_Required action_.
Search the records for the string "results", and show each line where it appears.

_Data to process_.
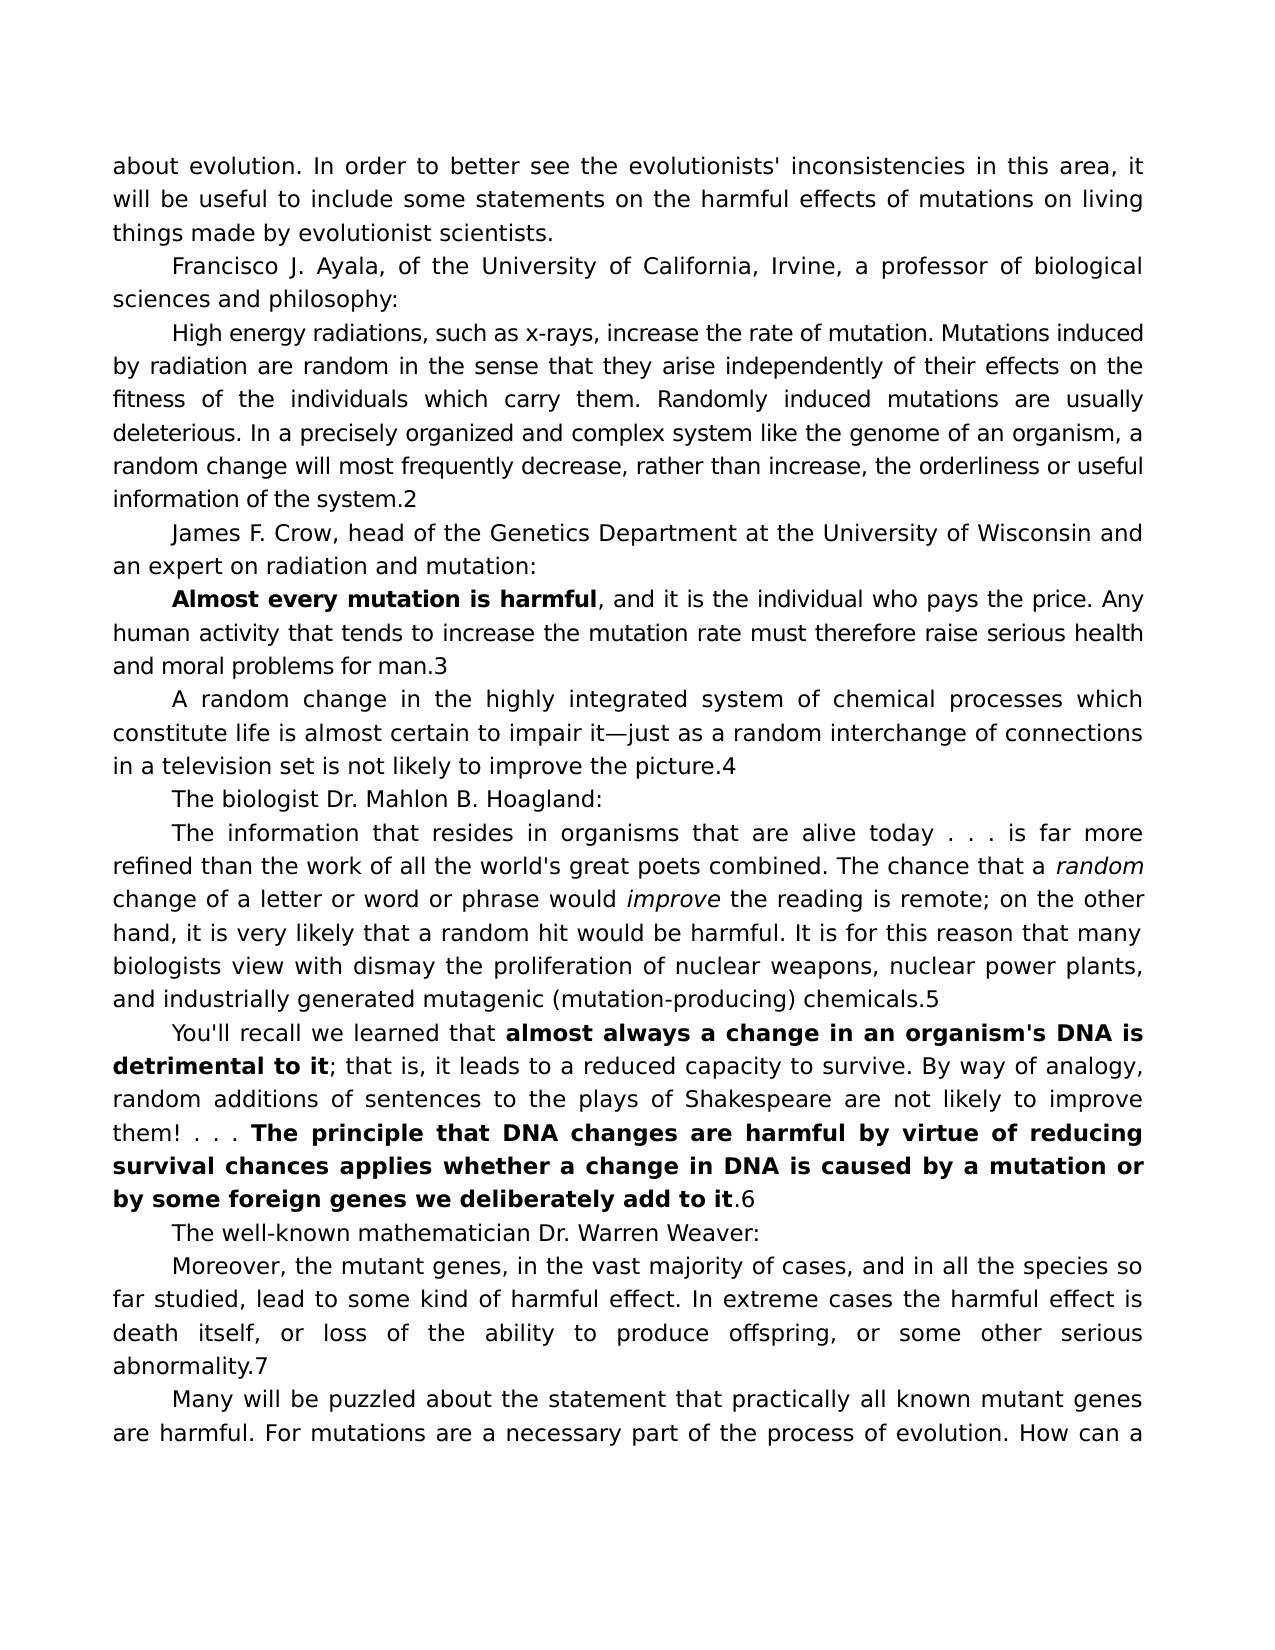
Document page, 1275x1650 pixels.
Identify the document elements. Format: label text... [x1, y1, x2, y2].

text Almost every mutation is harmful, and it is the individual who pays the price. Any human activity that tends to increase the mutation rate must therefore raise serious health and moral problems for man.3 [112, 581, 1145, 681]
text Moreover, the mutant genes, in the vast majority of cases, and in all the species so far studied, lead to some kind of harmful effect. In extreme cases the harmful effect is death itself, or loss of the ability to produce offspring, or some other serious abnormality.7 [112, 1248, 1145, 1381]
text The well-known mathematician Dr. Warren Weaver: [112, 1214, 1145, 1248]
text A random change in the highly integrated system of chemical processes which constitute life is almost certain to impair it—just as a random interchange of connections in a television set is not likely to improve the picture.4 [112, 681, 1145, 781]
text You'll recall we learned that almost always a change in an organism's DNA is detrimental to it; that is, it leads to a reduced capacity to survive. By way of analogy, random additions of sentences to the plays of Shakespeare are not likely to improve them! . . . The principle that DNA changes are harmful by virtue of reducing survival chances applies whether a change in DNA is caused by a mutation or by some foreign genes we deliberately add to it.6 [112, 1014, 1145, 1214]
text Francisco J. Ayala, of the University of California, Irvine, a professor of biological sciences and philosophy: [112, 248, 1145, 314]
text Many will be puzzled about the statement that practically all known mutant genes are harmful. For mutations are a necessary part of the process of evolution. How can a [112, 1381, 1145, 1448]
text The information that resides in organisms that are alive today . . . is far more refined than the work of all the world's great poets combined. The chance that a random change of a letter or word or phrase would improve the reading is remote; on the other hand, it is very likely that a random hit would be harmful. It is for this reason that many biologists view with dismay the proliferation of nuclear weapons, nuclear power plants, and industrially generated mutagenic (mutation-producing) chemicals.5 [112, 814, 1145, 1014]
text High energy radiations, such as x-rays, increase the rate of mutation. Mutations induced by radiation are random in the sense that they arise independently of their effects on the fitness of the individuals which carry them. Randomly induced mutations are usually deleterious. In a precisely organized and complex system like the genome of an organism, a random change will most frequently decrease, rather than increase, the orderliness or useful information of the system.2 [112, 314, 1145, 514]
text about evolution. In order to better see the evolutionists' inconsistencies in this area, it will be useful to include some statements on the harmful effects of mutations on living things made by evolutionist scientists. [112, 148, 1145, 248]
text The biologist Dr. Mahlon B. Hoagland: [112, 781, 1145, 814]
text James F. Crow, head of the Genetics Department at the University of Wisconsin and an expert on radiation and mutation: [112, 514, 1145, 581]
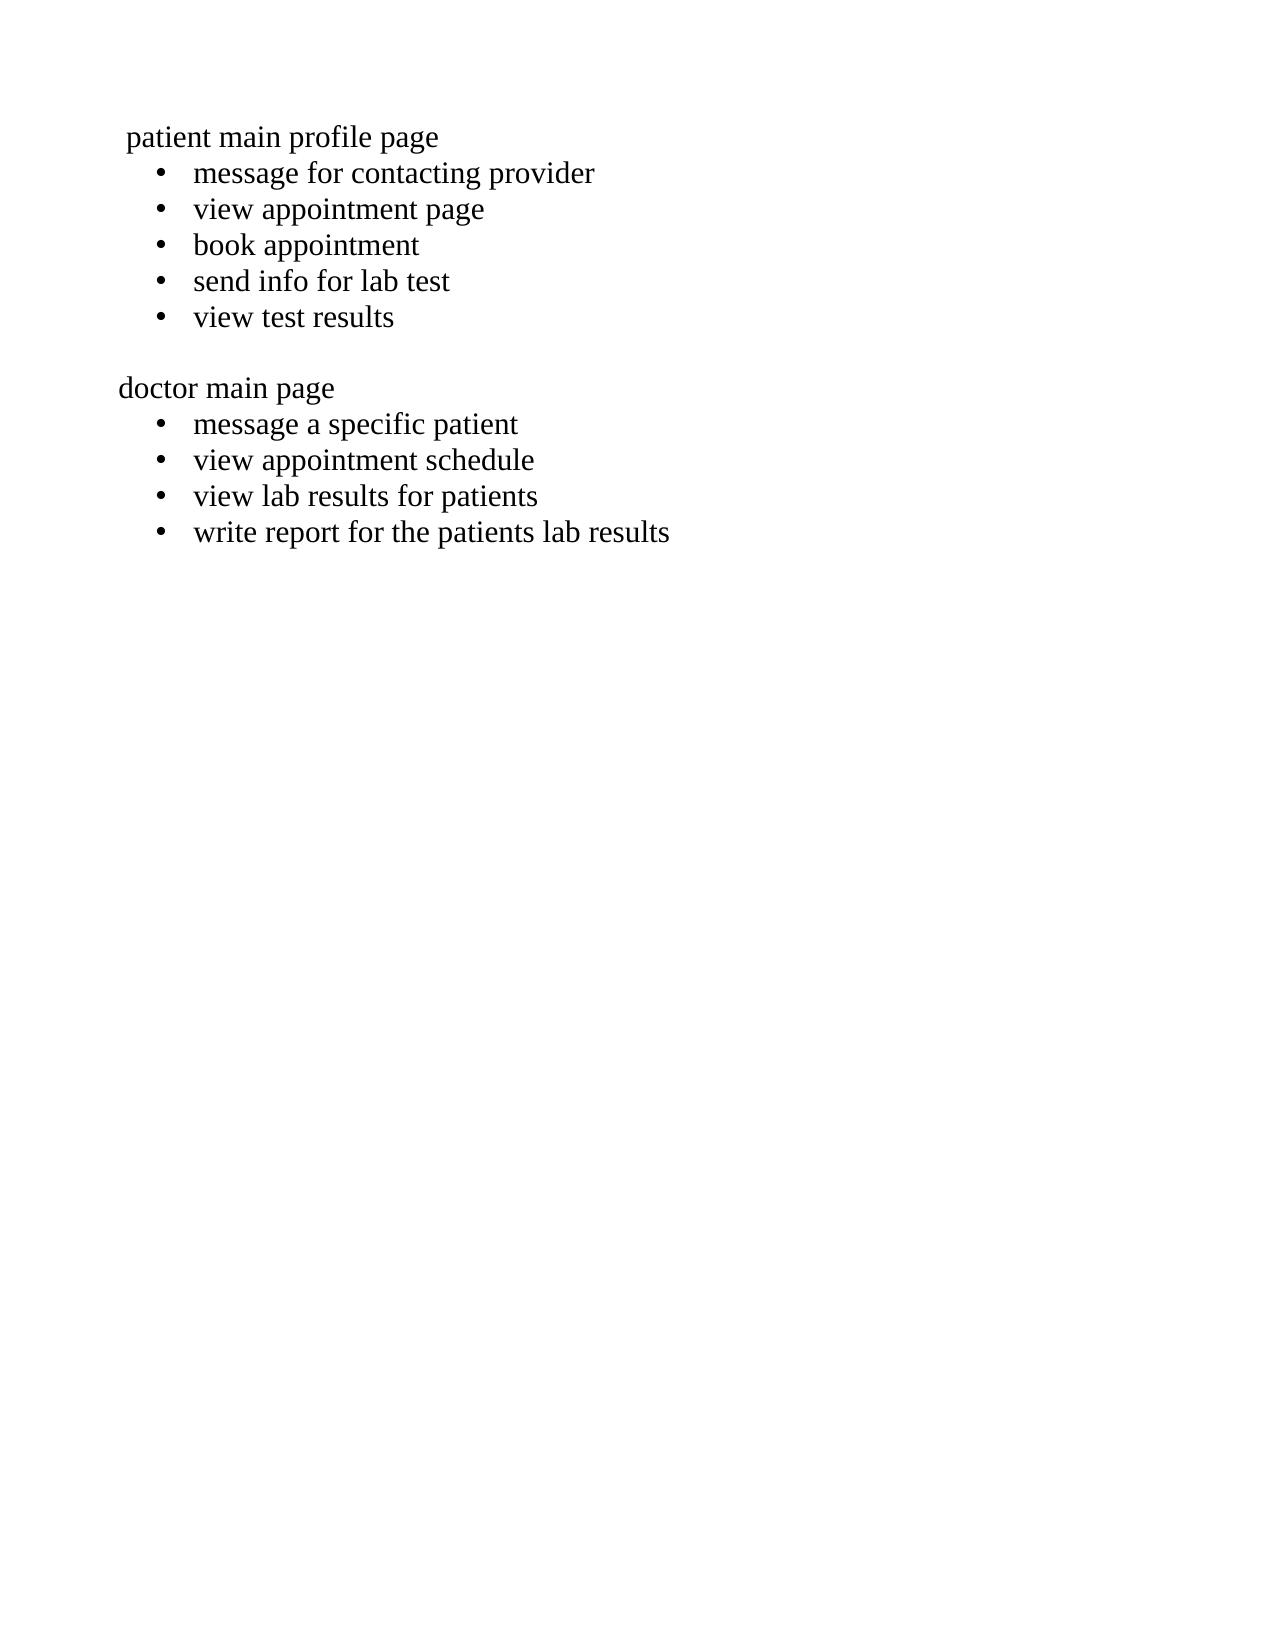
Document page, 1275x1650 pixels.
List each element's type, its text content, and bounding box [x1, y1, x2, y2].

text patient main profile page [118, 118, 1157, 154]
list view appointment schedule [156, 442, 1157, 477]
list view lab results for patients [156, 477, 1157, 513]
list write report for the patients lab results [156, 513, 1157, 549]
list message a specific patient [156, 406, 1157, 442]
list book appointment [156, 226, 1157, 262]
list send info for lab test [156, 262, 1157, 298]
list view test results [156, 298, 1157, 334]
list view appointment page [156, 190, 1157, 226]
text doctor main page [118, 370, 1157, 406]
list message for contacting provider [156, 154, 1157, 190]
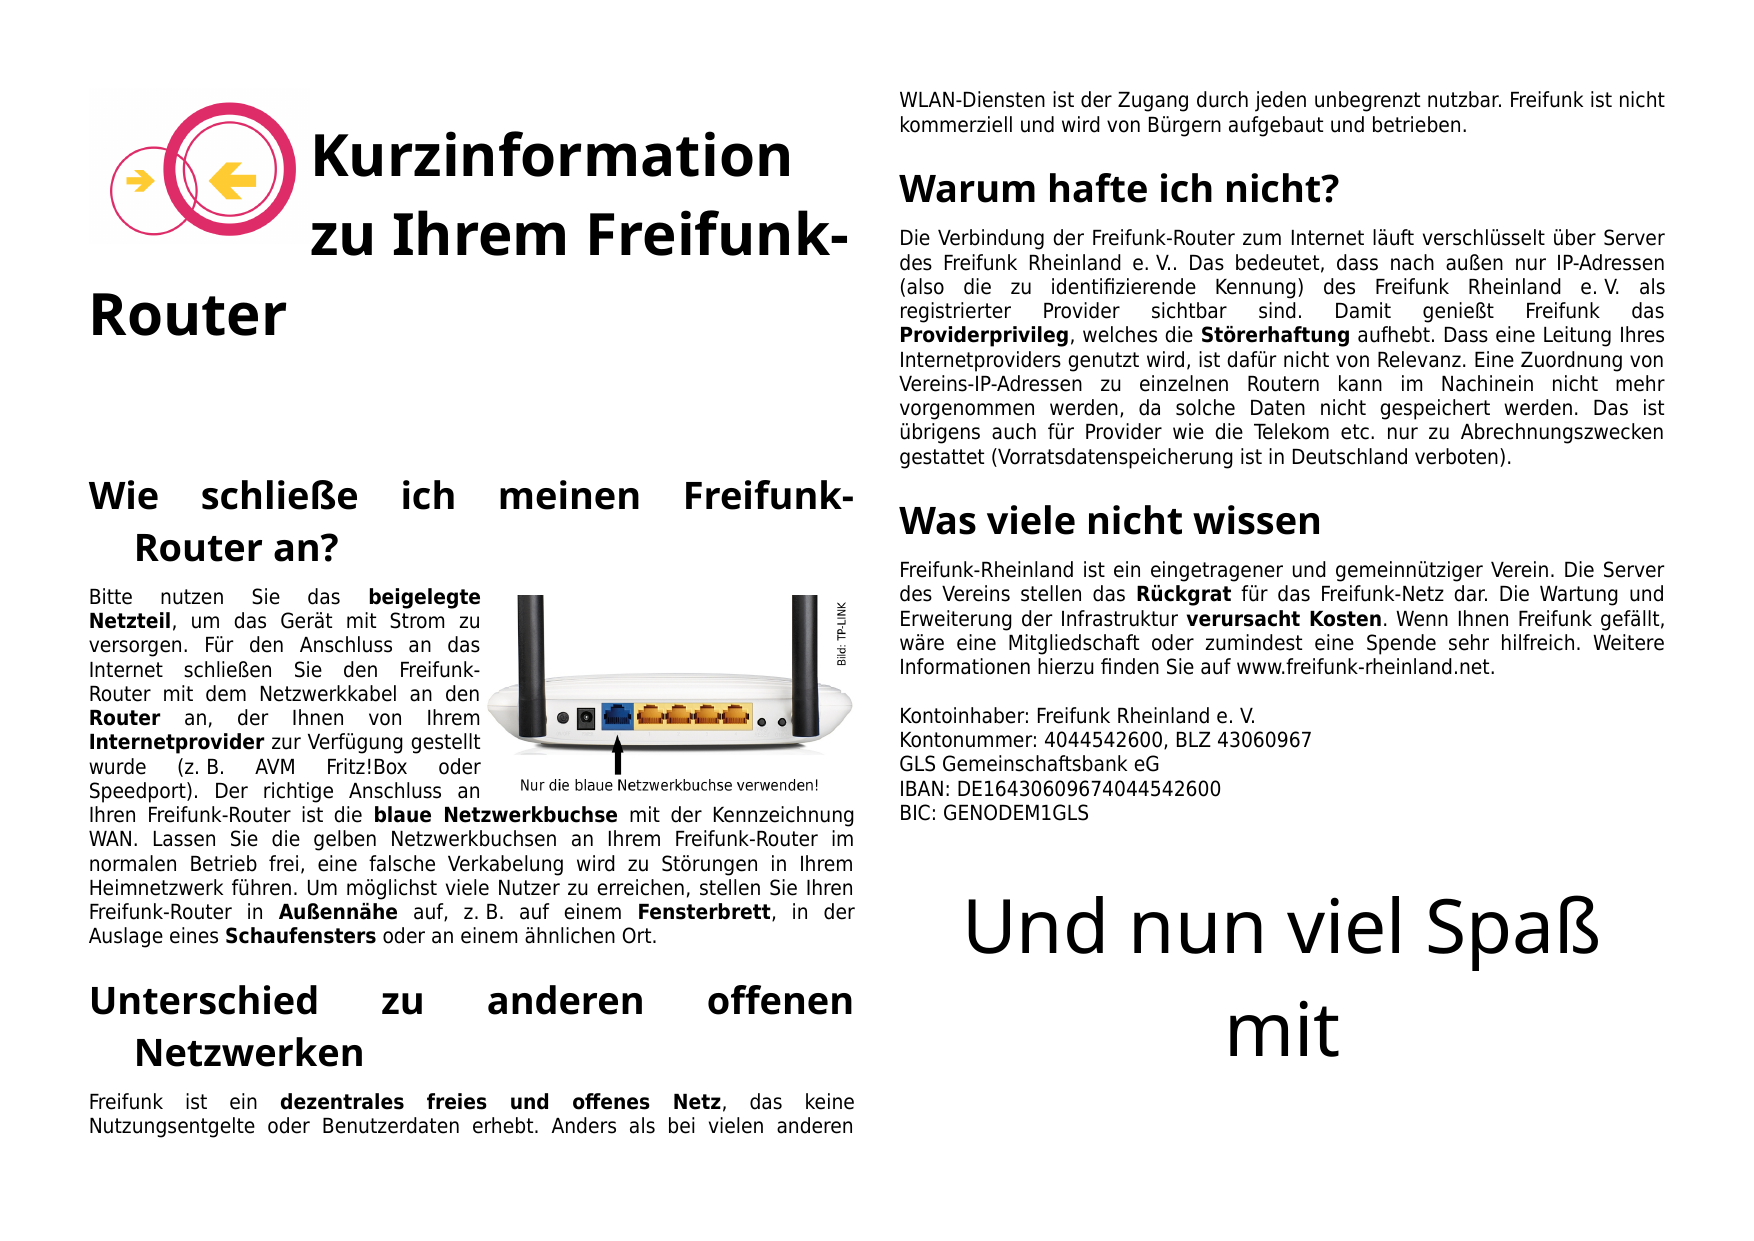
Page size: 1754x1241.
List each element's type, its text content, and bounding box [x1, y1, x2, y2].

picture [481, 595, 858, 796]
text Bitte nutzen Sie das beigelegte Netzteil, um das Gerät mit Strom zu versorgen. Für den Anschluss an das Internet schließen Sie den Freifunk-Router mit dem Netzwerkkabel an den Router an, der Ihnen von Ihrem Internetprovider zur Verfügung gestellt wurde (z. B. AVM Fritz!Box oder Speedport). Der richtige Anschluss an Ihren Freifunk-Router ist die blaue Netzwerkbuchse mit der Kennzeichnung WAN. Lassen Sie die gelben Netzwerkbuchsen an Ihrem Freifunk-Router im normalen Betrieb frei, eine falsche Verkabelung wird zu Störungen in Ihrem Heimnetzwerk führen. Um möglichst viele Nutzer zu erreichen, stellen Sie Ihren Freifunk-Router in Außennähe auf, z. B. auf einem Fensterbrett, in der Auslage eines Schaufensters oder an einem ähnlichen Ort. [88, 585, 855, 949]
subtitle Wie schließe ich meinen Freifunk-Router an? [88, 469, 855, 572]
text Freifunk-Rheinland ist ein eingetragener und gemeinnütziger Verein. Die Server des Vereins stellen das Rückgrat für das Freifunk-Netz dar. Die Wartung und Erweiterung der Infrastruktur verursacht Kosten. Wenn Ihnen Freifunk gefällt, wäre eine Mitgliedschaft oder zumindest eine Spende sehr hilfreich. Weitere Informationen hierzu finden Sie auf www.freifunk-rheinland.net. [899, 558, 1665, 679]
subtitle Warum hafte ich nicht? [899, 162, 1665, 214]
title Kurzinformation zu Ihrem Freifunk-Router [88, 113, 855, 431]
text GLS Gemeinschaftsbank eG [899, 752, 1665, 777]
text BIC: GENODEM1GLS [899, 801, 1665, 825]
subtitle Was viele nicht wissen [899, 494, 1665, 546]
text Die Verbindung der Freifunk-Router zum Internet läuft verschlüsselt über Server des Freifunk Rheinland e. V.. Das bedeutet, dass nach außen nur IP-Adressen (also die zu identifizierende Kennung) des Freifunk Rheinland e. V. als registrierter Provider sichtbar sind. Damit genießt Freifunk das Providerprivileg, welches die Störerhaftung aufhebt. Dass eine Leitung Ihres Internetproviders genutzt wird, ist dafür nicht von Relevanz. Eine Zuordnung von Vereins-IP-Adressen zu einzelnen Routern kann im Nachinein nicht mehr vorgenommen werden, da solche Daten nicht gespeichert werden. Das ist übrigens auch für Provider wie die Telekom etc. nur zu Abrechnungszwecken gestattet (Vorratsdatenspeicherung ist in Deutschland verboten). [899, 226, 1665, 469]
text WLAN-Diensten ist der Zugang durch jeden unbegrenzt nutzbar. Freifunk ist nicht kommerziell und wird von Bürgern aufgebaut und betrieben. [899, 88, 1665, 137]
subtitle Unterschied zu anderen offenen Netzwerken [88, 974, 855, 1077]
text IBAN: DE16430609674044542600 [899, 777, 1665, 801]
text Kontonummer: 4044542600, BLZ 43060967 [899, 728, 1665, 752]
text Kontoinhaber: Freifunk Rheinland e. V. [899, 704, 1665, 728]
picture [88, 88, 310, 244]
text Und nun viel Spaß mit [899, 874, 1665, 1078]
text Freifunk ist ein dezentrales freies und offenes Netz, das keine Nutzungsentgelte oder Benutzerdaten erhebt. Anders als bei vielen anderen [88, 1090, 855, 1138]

_Response to this exercise_.
list view lab results for patients [156, 477, 1157, 513]
list write report for the patients lab results [156, 513, 1157, 549]
list view test results [156, 298, 1157, 334]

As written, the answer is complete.